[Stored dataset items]
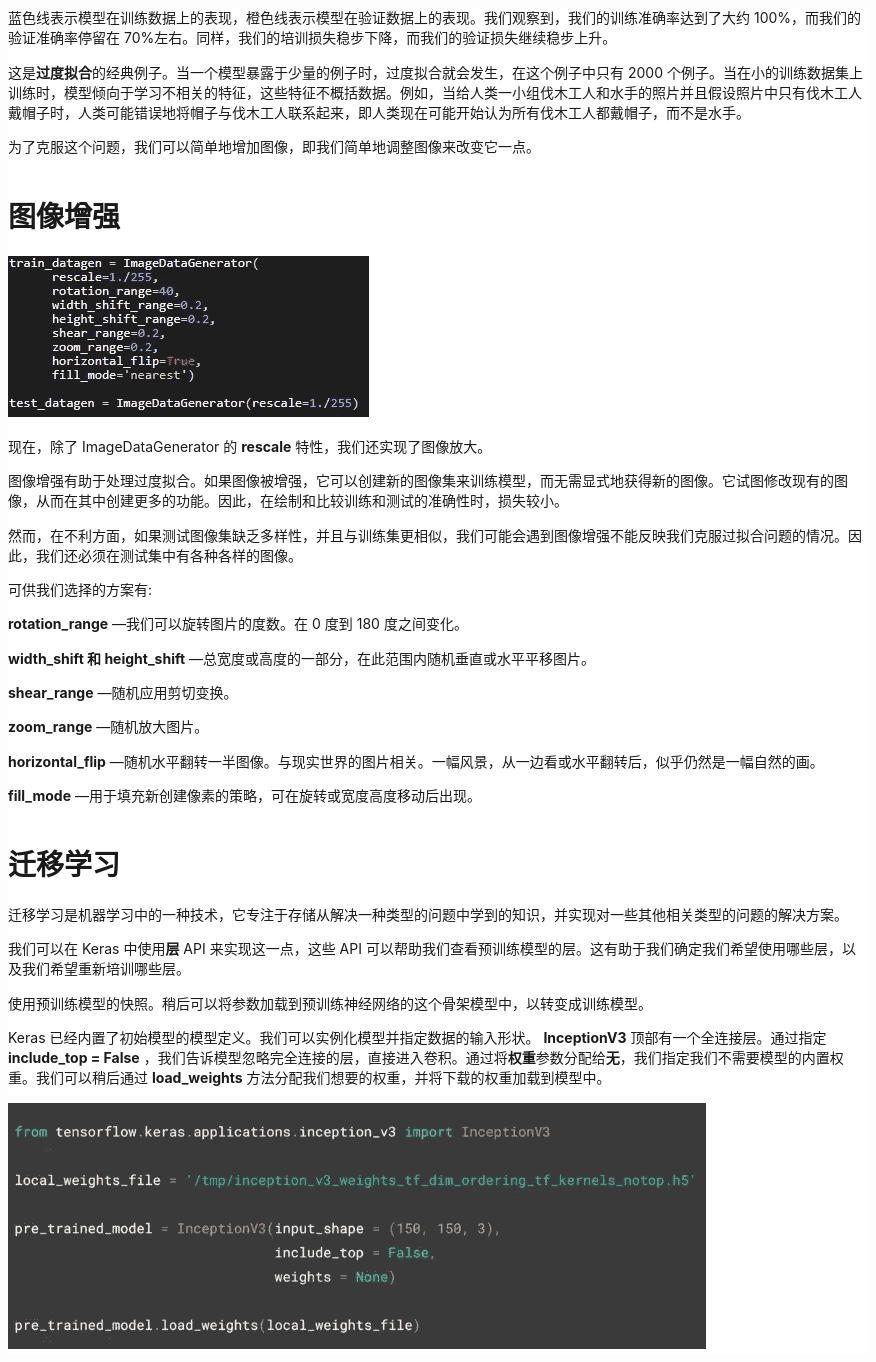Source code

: 蓝色线表示模型在训练数据上的表现，橙色线表示模型在验证数据上的表现。我们观察到，我们的训练准确率达到了大约 100%，而我们的验证准确率停留在 70%左右。同样，我们的培训损失稳步下降，而我们的验证损失继续稳步上升。

这是**过度拟合**的经典例子。当一个模型暴露于少量的例子时，过度拟合就会发生，在这个例子中只有 2000 个例子。当在小的训练数据集上训练时，模型倾向于学习不相关的特征，这些特征不概括数据。例如，当给人类一小组伐木工人和水手的照片并且假设照片中只有伐木工人戴帽子时，人类可能错误地将帽子与伐木工人联系起来，即人类现在可能开始认为所有伐木工人都戴帽子，而不是水手。

为了克服这个问题，我们可以简单地增加图像，即我们简单地调整图像来改变它一点。

# **图像增强**

![](img/8d4be40cdb175837bc2417ed4f979221.png)

现在，除了 ImageDataGenerator 的 **rescale** 特性，我们还实现了图像放大。

图像增强有助于处理过度拟合。如果图像被增强，它可以创建新的图像集来训练模型，而无需显式地获得新的图像。它试图修改现有的图像，从而在其中创建更多的功能。因此，在绘制和比较训练和测试的准确性时，损失较小。

然而，在不利方面，如果测试图像集缺乏多样性，并且与训练集更相似，我们可能会遇到图像增强不能反映我们克服过拟合问题的情况。因此，我们还必须在测试集中有各种各样的图像。

可供我们选择的方案有:

**rotation_range** —我们可以旋转图片的度数。在 0 度到 180 度之间变化。

**width_shift 和 height_shift** —总宽度或高度的一部分，在此范围内随机垂直或水平平移图片。

**shear_range** —随机应用剪切变换。

**zoom_range** —随机放大图片。

**horizontal_flip** —随机水平翻转一半图像。与现实世界的图片相关。一幅风景，从一边看或水平翻转后，似乎仍然是一幅自然的画。

**fill_mode** —用于填充新创建像素的策略，可在旋转或宽度高度移动后出现。

# **迁移学习**

迁移学习是机器学习中的一种技术，它专注于存储从解决一种类型的问题中学到的知识，并实现对一些其他相关类型的问题的解决方案。

我们可以在 Keras 中使用**层** API 来实现这一点，这些 API 可以帮助我们查看预训练模型的层。这有助于我们确定我们希望使用哪些层，以及我们希望重新培训哪些层。

使用预训练模型的快照。稍后可以将参数加载到预训练神经网络的这个骨架模型中，以转变成训练模型。

Keras 已经内置了初始模型的模型定义。我们可以实例化模型并指定数据的输入形状。 **InceptionV3** 顶部有一个全连接层。通过指定 **include_top = False** ，我们告诉模型忽略完全连接的层，直接进入卷积。通过将**权重**参数分配给**无**，我们指定我们不需要模型的内置权重。我们可以稍后通过 **load_weights** 方法分配我们想要的权重，并将下载的权重加载到模型中。

![](img/e2f84b58802900fb26c5a2b2bb6348b1.png)

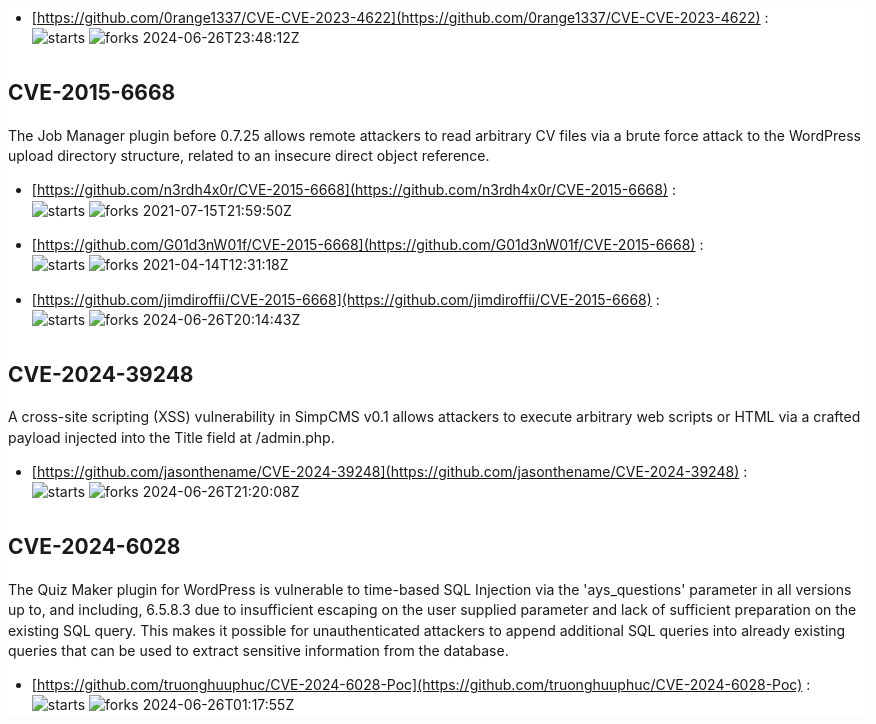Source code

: - [https://github.com/0range1337/CVE-CVE-2023-4622](https://github.com/0range1337/CVE-CVE-2023-4622) :  
![starts](https://img.shields.io/github/stars/0range1337/CVE-CVE-2023-4622.svg) 
![forks](https://img.shields.io/github/forks/0range1337/CVE-CVE-2023-4622.svg) 
2024-06-26T23:48:12Z

## CVE-2015-6668
 The Job Manager plugin before 0.7.25 allows remote attackers to read arbitrary CV files via a brute force attack to the WordPress upload directory structure, related to an insecure direct object reference.

- [https://github.com/n3rdh4x0r/CVE-2015-6668](https://github.com/n3rdh4x0r/CVE-2015-6668) :  
![starts](https://img.shields.io/github/stars/n3rdh4x0r/CVE-2015-6668.svg) 
![forks](https://img.shields.io/github/forks/n3rdh4x0r/CVE-2015-6668.svg) 
2021-07-15T21:59:50Z

- [https://github.com/G01d3nW01f/CVE-2015-6668](https://github.com/G01d3nW01f/CVE-2015-6668) :  
![starts](https://img.shields.io/github/stars/G01d3nW01f/CVE-2015-6668.svg) 
![forks](https://img.shields.io/github/forks/G01d3nW01f/CVE-2015-6668.svg) 
2021-04-14T12:31:18Z

- [https://github.com/jimdiroffii/CVE-2015-6668](https://github.com/jimdiroffii/CVE-2015-6668) :  
![starts](https://img.shields.io/github/stars/jimdiroffii/CVE-2015-6668.svg) 
![forks](https://img.shields.io/github/forks/jimdiroffii/CVE-2015-6668.svg) 
2024-06-26T20:14:43Z

## CVE-2024-39248
 A cross-site scripting (XSS) vulnerability in SimpCMS v0.1 allows attackers to execute arbitrary web scripts or HTML via a crafted payload injected into the Title field at /admin.php.

- [https://github.com/jasonthename/CVE-2024-39248](https://github.com/jasonthename/CVE-2024-39248) :  
![starts](https://img.shields.io/github/stars/jasonthename/CVE-2024-39248.svg) 
![forks](https://img.shields.io/github/forks/jasonthename/CVE-2024-39248.svg) 
2024-06-26T21:20:08Z

## CVE-2024-6028
 The Quiz Maker plugin for WordPress is vulnerable to time-based SQL Injection via the 'ays_questions' parameter in all versions up to, and including, 6.5.8.3 due to insufficient escaping on the user supplied parameter and lack of sufficient preparation on the existing SQL query.  This makes it possible for unauthenticated attackers to append additional SQL queries into already existing queries that can be used to extract sensitive information from the database.

- [https://github.com/truonghuuphuc/CVE-2024-6028-Poc](https://github.com/truonghuuphuc/CVE-2024-6028-Poc) :  
![starts](https://img.shields.io/github/stars/truonghuuphuc/CVE-2024-6028-Poc.svg) 
![forks](https://img.shields.io/github/forks/truonghuuphuc/CVE-2024-6028-Poc.svg) 
2024-06-26T01:17:55Z
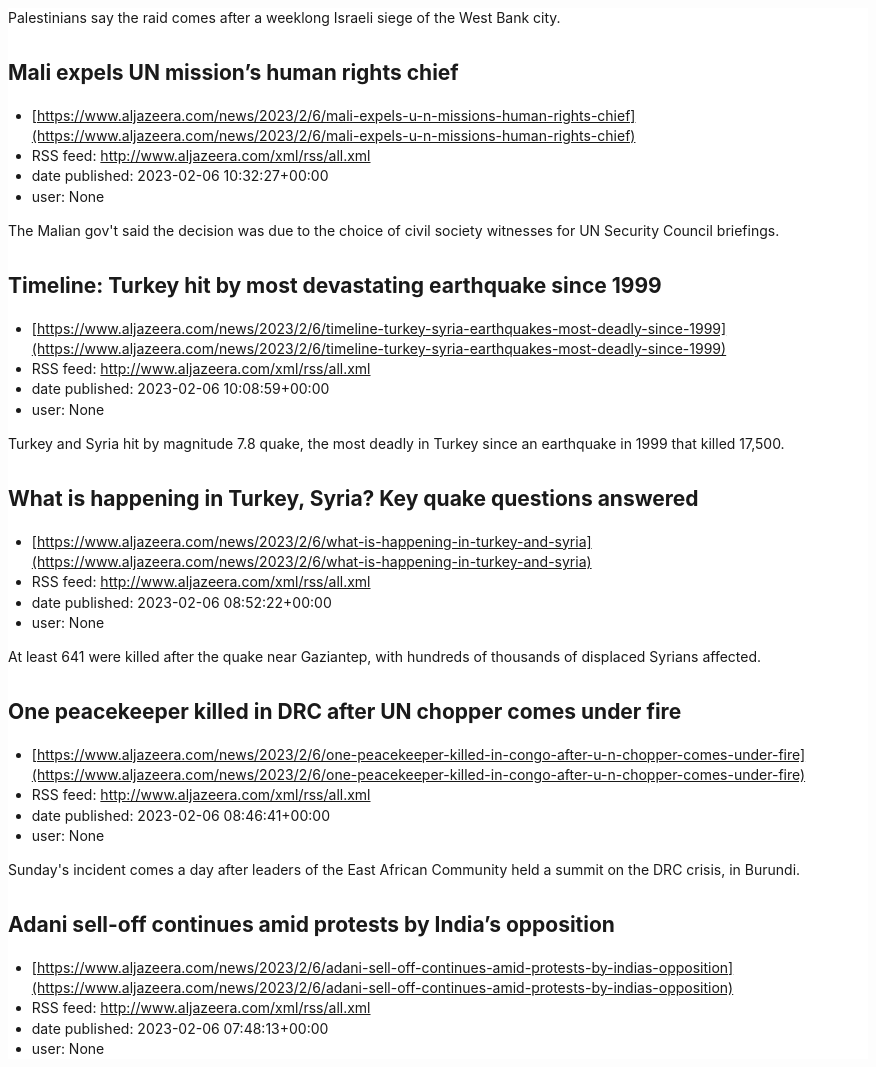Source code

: Palestinians say the raid comes after a weeklong Israeli siege of the West Bank city.

## Mali expels UN mission’s human rights chief
 - [https://www.aljazeera.com/news/2023/2/6/mali-expels-u-n-missions-human-rights-chief](https://www.aljazeera.com/news/2023/2/6/mali-expels-u-n-missions-human-rights-chief)
 - RSS feed: http://www.aljazeera.com/xml/rss/all.xml
 - date published: 2023-02-06 10:32:27+00:00
 - user: None

The Malian gov&#039;t said the decision was due to the choice of civil society witnesses for UN Security Council briefings.

## Timeline: Turkey hit by most devastating earthquake since 1999
 - [https://www.aljazeera.com/news/2023/2/6/timeline-turkey-syria-earthquakes-most-deadly-since-1999](https://www.aljazeera.com/news/2023/2/6/timeline-turkey-syria-earthquakes-most-deadly-since-1999)
 - RSS feed: http://www.aljazeera.com/xml/rss/all.xml
 - date published: 2023-02-06 10:08:59+00:00
 - user: None

Turkey and Syria hit by magnitude 7.8 quake, the most deadly in Turkey since an earthquake in 1999 that killed 17,500.

## What is happening in Turkey, Syria? Key quake questions answered
 - [https://www.aljazeera.com/news/2023/2/6/what-is-happening-in-turkey-and-syria](https://www.aljazeera.com/news/2023/2/6/what-is-happening-in-turkey-and-syria)
 - RSS feed: http://www.aljazeera.com/xml/rss/all.xml
 - date published: 2023-02-06 08:52:22+00:00
 - user: None

At least 641 were killed after the quake near Gaziantep, with hundreds of thousands of displaced Syrians affected.

## One peacekeeper killed in DRC after UN chopper comes under fire
 - [https://www.aljazeera.com/news/2023/2/6/one-peacekeeper-killed-in-congo-after-u-n-chopper-comes-under-fire](https://www.aljazeera.com/news/2023/2/6/one-peacekeeper-killed-in-congo-after-u-n-chopper-comes-under-fire)
 - RSS feed: http://www.aljazeera.com/xml/rss/all.xml
 - date published: 2023-02-06 08:46:41+00:00
 - user: None

Sunday&#039;s incident comes a day after leaders of the East African Community held a summit on the DRC crisis, in Burundi.

## Adani sell-off continues amid protests by India’s opposition
 - [https://www.aljazeera.com/news/2023/2/6/adani-sell-off-continues-amid-protests-by-indias-opposition](https://www.aljazeera.com/news/2023/2/6/adani-sell-off-continues-amid-protests-by-indias-opposition)
 - RSS feed: http://www.aljazeera.com/xml/rss/all.xml
 - date published: 2023-02-06 07:48:13+00:00
 - user: None
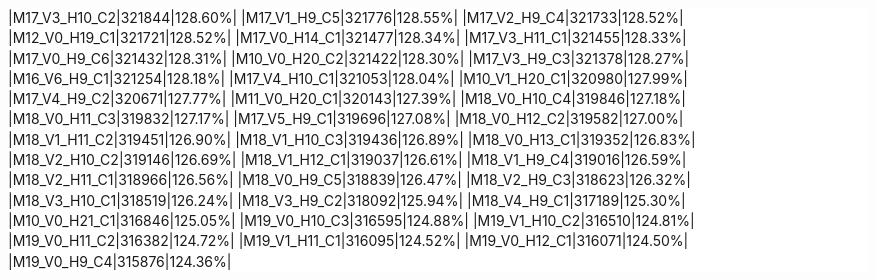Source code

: |M17_V3_H10_C2|321844|128.60%|
|M17_V1_H9_C5|321776|128.55%|
|M17_V2_H9_C4|321733|128.52%|
|M12_V0_H19_C1|321721|128.52%|
|M17_V0_H14_C1|321477|128.34%|
|M17_V3_H11_C1|321455|128.33%|
|M17_V0_H9_C6|321432|128.31%|
|M10_V0_H20_C2|321422|128.30%|
|M17_V3_H9_C3|321378|128.27%|
|M16_V6_H9_C1|321254|128.18%|
|M17_V4_H10_C1|321053|128.04%|
|M10_V1_H20_C1|320980|127.99%|
|M17_V4_H9_C2|320671|127.77%|
|M11_V0_H20_C1|320143|127.39%|
|M18_V0_H10_C4|319846|127.18%|
|M18_V0_H11_C3|319832|127.17%|
|M17_V5_H9_C1|319696|127.08%|
|M18_V0_H12_C2|319582|127.00%|
|M18_V1_H11_C2|319451|126.90%|
|M18_V1_H10_C3|319436|126.89%|
|M18_V0_H13_C1|319352|126.83%|
|M18_V2_H10_C2|319146|126.69%|
|M18_V1_H12_C1|319037|126.61%|
|M18_V1_H9_C4|319016|126.59%|
|M18_V2_H11_C1|318966|126.56%|
|M18_V0_H9_C5|318839|126.47%|
|M18_V2_H9_C3|318623|126.32%|
|M18_V3_H10_C1|318519|126.24%|
|M18_V3_H9_C2|318092|125.94%|
|M18_V4_H9_C1|317189|125.30%|
|M10_V0_H21_C1|316846|125.05%|
|M19_V0_H10_C3|316595|124.88%|
|M19_V1_H10_C2|316510|124.81%|
|M19_V0_H11_C2|316382|124.72%|
|M19_V1_H11_C1|316095|124.52%|
|M19_V0_H12_C1|316071|124.50%|
|M19_V0_H9_C4|315876|124.36%|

What to produce:
Copy the lines of the records from the one containing "迁移学习是机器学习中的一种技" up to and including the one containing "2024-06-26T23:48:12Z", switching "Keras" to "TensorFlow" and leaving all else unchanged. Omit the pictures from your answer.

Exercise solution:
迁移学习是机器学习中的一种技术，它专注于存储从解决一种类型的问题中学到的知识，并实现对一些其他相关类型的问题的解决方案。

我们可以在 TensorFlow 中使用**层** API 来实现这一点，这些 API 可以帮助我们查看预训练模型的层。这有助于我们确定我们希望使用哪些层，以及我们希望重新培训哪些层。

使用预训练模型的快照。稍后可以将参数加载到预训练神经网络的这个骨架模型中，以转变成训练模型。

TensorFlow 已经内置了初始模型的模型定义。我们可以实例化模型并指定数据的输入形状。 **InceptionV3** 顶部有一个全连接层。通过指定 **include_top = False** ，我们告诉模型忽略完全连接的层，直接进入卷积。通过将**权重**参数分配给**无**，我们指定我们不需要模型的内置权重。我们可以稍后通过 **load_weights** 方法分配我们想要的权重，并将下载的权重加载到模型中。

![](img/e2f84b58802900fb26c5a2b2bb6348b1.png)

Source code

: - [https://github.com/0range1337/CVE-CVE-2023-4622](https://github.com/0range1337/CVE-CVE-2023-4622) :  
![starts](https://img.shields.io/github/stars/0range1337/CVE-CVE-2023-4622.svg) 
![forks](https://img.shields.io/github/forks/0range1337/CVE-CVE-2023-4622.svg) 
2024-06-26T23:48:12Z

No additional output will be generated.